### REQUIRED ACTION A
Please list every toothbrush brand named in the electric toothbrush discussion.
### REQUIRED ACTION B
In the electric toothbrush discussion, what did the dentist want the poster to make sure the new brush had?
### REQUIRED ACTION C
Carry on the electric toothbrush discussion from its final post.

### PAGE TEXT
⁂

My dental hygenist thinks the rotating bristles of oral b are superior to sonicare. I’ve heard others say the opposite. I think this is really a personal preference thing.

Posted by
1090 posts

My holy grail is a micro USB rechargeable. I noticed that some were available for a while and now they’ve disappeared. I suspect that had battery issues.

If anyone knows of one it would be great to hear of it.

Posted by
8038 posts

Thanks for the info. I used to have a Sonicare--it felt like a jackhammer in my mouth.

I asked my dentist which electric to get and he said it really didn't matter. All electrics do better than manual brushes. He just wanted me to make sure it had a soft brush head. I went with a smaller brush head on his recommendations to get into spaces most people miss with a larger brush head.

I'm also thinking of getting this one to compare:

https://www.amazon.com/gp/product/B07DNFH4CG/ref=ox_sc_saved_title_2?smid=ATVPDKIKX0DER&psc=1

I saw it at Boots in the UK a couple of weeks ago but didn't buy because I wasn't sure replacable heads were available in the U.S. They are.

Posted by
2362 posts

A sad tale. Our teenaged granddaughter bought her own Quip last summer for her 3 week trip to Europe with us. She used the suction cup thing to attach it to the mirror in the first hotel room bathroom at LHR where we stayed for one night. She missed seeing it the next morning and was a bit sad for the rest of the trip as she really liked the Quip. Lessons learned, if you are taking an unfamiliar new item with you be extra careful or have a routine for gathering things in. She bought herself another Quip last fall because she liked it so much.

⁂

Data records
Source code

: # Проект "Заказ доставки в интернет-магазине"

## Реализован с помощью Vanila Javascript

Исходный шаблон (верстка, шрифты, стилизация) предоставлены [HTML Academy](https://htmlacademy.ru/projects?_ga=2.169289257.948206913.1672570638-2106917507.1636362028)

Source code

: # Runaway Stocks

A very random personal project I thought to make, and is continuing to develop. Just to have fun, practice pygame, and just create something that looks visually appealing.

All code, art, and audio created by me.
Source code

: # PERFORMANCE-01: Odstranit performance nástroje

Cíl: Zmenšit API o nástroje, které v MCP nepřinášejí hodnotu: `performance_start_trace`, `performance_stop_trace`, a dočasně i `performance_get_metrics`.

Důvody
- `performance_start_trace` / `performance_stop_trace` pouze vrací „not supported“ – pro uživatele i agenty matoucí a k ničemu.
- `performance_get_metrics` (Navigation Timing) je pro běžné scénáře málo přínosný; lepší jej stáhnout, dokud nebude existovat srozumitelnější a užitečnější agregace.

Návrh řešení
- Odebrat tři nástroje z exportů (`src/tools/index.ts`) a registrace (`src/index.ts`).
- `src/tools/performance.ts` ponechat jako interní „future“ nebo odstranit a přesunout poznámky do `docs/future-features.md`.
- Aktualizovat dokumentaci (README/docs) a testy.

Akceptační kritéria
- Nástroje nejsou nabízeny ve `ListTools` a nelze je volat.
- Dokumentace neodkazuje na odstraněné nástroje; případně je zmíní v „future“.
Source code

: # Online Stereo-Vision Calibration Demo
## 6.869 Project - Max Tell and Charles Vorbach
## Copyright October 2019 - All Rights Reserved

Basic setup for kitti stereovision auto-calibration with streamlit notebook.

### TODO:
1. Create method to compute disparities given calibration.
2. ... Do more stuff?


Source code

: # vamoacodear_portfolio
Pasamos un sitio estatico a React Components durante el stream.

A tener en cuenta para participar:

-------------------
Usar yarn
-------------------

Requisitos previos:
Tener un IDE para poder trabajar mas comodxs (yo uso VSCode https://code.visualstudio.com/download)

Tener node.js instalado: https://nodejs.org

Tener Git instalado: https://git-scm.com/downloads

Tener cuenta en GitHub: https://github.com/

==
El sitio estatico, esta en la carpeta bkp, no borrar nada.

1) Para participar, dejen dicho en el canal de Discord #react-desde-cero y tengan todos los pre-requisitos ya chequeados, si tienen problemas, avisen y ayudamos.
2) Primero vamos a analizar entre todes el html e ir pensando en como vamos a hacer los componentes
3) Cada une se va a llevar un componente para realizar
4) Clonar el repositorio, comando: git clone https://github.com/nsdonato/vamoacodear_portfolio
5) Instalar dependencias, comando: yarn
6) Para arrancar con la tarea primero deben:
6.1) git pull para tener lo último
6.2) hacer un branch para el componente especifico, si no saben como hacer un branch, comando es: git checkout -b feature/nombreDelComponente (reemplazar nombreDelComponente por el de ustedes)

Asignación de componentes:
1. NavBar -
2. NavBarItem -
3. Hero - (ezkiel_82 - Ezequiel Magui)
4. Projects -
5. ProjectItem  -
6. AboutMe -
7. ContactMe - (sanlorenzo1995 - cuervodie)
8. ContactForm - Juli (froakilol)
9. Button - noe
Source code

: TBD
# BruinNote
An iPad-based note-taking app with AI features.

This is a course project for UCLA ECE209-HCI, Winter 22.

⁂

### RESPONSE AREA A
Oral B, Sonicare, Quip

### RESPONSE AREA B
A soft brush head.

### RESPONSE AREA C
Posted by
647 posts

I travel with my sonicare - it lasts 3-4 weeks. My husband and I both bought smaller travel size battery operated tooth brushes - different brands - both are now in the junk drawer. Not enough "umff" to feel like they really cleaned and not ergonomically correct.

Posted by
688 posts

I like my Sonicare. That being said, how long is your trip going to be. We just take our manual toothbrushes with us for 3 weekss or son and the hygienist just keeps saying what a good job our electric toothbrushes are doing.

Posted by
8038 posts

how long is your trip going to be

I travel full time and live in hotels.

Posted by
30646 posts

Frank II,

I also use a Sonicare and have been packing it along on travels for many years. The first unit I had only provided a 115V charger, so I had to pack a small Voltage Converter along. I have a newer model now and it comes with a charger which is very small and light, and it's designed for operation from 100-240VAC. On shorter domestic trips, I've found that the Sonicare operates for five days or longer without a charge. Since you travel continuously, it would be necessary to pack the charger along.

My newest Sonicare comes with a small travel case which fits the toothbrush and has space for one or two additional brush heads.